** begin Text segment **
Finally, the new NLRB standard is in keeping with other employment laws—employment laws under which contractors and franchisors have been able to operate and thrive. Many other laws—from the Fair Labor Standards Act, or FLSA, to the Occupational Safety and Health Act, or OSHA—call for similar case-by-case, fact-specific determinations about whether multiple companies are jointly responsible for compliance with the law. For example, determining joint employment under the FLSA involves examining whether a worker is economically dependent on the business of the employer using an economic realities test. Similarly, OSHA has a multiemployer policy that holds the creating, exposing, correcting, or controlling employers responsible for hazardous conditions and generally considers temporary workers hired by staffing agencies to be joint employers.
** end Text segment **
** begin Data shown **
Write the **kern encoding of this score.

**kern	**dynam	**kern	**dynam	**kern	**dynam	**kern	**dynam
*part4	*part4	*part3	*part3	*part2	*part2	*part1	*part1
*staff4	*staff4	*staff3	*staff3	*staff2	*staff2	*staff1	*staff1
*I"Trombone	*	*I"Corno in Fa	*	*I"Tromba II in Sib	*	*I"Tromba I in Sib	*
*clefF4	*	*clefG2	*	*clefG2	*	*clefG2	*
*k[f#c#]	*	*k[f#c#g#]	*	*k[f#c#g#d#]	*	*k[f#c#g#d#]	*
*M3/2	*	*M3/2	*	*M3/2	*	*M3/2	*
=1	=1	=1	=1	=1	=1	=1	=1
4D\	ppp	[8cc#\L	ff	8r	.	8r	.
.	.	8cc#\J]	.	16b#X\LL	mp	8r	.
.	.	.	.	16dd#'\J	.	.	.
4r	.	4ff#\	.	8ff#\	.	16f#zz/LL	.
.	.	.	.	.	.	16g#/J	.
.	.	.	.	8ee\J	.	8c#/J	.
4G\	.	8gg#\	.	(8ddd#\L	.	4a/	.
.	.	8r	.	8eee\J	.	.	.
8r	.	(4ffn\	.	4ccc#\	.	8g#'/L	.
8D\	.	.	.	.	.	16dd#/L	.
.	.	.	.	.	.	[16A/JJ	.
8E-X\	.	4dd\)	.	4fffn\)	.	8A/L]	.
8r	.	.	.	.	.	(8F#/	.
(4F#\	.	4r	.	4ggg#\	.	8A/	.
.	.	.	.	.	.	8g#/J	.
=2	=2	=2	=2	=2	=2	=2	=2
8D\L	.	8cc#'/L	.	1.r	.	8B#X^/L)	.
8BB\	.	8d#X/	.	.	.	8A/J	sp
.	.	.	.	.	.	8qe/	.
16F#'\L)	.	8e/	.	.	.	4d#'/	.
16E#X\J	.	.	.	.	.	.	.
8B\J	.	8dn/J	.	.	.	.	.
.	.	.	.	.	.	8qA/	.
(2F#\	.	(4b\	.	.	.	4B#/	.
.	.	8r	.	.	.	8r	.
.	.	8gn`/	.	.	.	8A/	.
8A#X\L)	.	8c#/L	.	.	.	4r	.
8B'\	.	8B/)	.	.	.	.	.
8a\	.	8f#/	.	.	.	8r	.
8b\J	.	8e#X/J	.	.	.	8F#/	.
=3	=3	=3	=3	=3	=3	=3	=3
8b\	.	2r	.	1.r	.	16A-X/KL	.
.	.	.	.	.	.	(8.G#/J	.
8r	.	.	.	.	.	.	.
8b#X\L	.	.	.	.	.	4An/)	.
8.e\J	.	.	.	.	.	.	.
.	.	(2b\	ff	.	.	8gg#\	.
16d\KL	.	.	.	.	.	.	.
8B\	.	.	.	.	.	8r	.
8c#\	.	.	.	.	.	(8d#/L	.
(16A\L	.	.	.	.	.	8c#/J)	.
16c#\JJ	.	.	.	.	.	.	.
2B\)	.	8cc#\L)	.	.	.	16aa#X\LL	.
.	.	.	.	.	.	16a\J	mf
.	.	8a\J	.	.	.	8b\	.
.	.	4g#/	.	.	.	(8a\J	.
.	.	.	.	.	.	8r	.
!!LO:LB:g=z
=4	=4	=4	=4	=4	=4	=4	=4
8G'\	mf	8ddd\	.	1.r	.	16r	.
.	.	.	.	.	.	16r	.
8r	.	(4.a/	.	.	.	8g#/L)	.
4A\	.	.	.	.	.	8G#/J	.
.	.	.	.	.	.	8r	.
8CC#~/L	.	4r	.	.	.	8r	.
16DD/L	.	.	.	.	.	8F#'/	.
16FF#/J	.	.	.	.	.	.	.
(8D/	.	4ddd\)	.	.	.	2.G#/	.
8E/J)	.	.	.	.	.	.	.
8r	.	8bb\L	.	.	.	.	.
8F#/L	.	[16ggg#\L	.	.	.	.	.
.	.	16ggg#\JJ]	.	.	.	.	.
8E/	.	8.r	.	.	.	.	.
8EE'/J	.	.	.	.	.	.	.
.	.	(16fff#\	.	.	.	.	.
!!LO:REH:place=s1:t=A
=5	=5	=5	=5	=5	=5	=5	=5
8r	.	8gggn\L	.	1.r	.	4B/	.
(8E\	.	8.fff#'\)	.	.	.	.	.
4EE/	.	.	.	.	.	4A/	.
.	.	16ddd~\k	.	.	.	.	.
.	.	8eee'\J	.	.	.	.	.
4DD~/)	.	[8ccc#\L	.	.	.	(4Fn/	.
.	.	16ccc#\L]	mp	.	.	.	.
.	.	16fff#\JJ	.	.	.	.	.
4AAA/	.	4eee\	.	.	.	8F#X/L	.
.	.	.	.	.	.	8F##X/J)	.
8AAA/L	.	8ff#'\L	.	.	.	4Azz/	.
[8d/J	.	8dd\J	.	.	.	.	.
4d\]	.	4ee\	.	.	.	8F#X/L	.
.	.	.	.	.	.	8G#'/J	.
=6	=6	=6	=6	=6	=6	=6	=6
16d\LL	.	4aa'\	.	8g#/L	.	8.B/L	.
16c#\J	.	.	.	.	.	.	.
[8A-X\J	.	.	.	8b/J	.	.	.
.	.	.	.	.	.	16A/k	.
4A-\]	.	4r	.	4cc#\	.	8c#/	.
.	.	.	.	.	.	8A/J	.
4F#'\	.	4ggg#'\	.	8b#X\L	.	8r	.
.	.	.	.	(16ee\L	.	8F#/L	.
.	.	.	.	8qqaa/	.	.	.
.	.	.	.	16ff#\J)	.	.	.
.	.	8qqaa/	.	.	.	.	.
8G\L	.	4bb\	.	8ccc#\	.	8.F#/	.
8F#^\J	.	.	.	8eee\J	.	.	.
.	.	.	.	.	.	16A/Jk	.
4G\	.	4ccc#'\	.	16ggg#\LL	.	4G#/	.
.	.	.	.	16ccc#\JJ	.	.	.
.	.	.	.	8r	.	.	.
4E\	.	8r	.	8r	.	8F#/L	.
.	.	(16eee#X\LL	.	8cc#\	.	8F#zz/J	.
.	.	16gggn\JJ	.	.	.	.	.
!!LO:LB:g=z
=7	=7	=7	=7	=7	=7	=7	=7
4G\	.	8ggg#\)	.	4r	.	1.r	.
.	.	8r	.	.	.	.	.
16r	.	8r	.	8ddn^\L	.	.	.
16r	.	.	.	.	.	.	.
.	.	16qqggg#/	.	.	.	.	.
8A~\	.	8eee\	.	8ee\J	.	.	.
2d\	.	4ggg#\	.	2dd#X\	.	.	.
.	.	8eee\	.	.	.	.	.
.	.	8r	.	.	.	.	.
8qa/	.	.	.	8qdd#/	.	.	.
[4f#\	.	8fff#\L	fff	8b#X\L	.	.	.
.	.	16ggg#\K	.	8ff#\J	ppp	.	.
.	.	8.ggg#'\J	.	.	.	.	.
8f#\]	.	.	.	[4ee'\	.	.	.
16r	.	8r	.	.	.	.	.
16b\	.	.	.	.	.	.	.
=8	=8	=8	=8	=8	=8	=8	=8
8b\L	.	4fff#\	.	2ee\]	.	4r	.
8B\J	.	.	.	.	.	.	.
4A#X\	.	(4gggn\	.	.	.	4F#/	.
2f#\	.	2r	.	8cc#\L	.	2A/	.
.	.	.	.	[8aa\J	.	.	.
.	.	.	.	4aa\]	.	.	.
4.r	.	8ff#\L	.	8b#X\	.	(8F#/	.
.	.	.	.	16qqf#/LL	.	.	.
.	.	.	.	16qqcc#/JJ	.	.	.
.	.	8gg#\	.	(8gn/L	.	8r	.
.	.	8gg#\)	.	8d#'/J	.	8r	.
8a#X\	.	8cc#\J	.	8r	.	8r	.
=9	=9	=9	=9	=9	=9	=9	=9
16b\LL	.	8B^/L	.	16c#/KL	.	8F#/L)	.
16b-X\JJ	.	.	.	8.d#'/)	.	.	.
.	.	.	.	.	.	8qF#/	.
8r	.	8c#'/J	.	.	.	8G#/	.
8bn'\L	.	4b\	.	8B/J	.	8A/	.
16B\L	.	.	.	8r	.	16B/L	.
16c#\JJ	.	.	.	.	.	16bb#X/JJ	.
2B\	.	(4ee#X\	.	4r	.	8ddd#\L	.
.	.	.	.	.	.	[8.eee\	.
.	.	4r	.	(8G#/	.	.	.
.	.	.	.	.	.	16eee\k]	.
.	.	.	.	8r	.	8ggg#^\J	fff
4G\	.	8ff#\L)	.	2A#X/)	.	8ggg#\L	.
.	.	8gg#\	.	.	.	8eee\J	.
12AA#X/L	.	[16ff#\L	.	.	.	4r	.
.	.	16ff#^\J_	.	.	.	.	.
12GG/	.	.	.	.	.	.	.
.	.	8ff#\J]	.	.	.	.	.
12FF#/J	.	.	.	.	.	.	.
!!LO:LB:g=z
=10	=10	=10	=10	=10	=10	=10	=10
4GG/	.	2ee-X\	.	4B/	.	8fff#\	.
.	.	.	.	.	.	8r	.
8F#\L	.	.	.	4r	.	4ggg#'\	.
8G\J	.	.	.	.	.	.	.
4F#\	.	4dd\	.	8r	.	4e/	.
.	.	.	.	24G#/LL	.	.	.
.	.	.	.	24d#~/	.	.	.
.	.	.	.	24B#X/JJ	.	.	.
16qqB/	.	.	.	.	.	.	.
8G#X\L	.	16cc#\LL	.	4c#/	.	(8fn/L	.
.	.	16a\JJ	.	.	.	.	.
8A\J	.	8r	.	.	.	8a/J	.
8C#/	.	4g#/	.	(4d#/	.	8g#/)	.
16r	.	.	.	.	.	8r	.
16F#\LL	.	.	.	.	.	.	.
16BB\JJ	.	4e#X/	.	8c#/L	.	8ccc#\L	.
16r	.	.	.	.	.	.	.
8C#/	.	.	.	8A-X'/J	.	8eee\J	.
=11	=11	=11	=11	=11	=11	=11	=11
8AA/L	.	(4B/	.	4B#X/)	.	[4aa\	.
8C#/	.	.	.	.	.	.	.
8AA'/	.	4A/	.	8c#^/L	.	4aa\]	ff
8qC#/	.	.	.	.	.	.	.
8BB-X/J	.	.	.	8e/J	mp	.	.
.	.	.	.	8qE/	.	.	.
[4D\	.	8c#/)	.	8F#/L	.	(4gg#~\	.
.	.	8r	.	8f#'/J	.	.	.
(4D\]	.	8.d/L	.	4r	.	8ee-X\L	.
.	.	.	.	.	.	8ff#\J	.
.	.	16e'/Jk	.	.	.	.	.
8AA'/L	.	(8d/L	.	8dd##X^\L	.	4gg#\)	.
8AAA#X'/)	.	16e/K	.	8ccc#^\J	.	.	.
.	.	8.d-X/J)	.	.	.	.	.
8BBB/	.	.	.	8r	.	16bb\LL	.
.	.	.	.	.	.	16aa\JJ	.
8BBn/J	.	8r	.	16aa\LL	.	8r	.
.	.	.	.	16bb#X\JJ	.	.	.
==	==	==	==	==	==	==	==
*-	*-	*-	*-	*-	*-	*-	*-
** end Data shown **
• Objectives:
A - Answer these questions about the passage on the NLRB joint-employer standard:
(i) Which two laws does the passage name as also calling for case-by-case, fact-specific determinations?
(ii) What test is used to determine joint employment under the FLSA?
(iii) Which four kinds of employers does OSHA's multiemployer policy hold responsible for hazardous conditions?
B - Rewrite the passage on the NLRB joint-employer standard, starting with "Finally, the new" and going on through "be joint employers.", swapping "franchisors" for "licensors".
C - Write the next part of the passage on the NLRB joint-employer standard, picking up after its final sentence.

• Results for the exercise:
A -
(i) The Fair Labor Standards Act (FLSA) and the Occupational Safety and Health Act (OSHA).
(ii) An economic realities test.
(iii) Creating, exposing, correcting, or controlling employers.

B -
Finally, the new NLRB standard is in keeping with other employment laws—employment laws under which contractors and licensors have been able to operate and thrive. Many other laws—from the Fair Labor Standards Act, or FLSA, to the Occupational Safety and Health Act, or OSHA—call for similar case-by-case, fact-specific determinations about whether multiple companies are jointly responsible for compliance with the law. For example, determining joint employment under the FLSA involves examining whether a worker is economically dependent on the business of the employer using an economic realities test. Similarly, OSHA has a multiemployer policy that holds the creating, exposing, correcting, or controlling employers responsible for hazardous conditions and generally considers temporary workers hired by staffing agencies to be joint employers.

C -
In summary, despite the misinformation spread by its critics, the Browning-Ferris decision does not introduce a completely new definition of joint employment. Traditional common law standards, including the right to control, are legal principles that employers have navigated in the past under a variety of other workplace laws and will be able to navigate again. The current NLRA standard is an important means of preserving workers’ rights to collective bargaining, workplace protections, and decent wages and benefits in today’s economy. These essential protections ensure that workers have access to a good standard of living and are critical to strengthening and expanding the middle class.

Danielle Corley is a Special Assistant for the Economic Policy team at the Center for American Progress Action Fund. David Madland is the Director of the American Worker Project at the Action Fund.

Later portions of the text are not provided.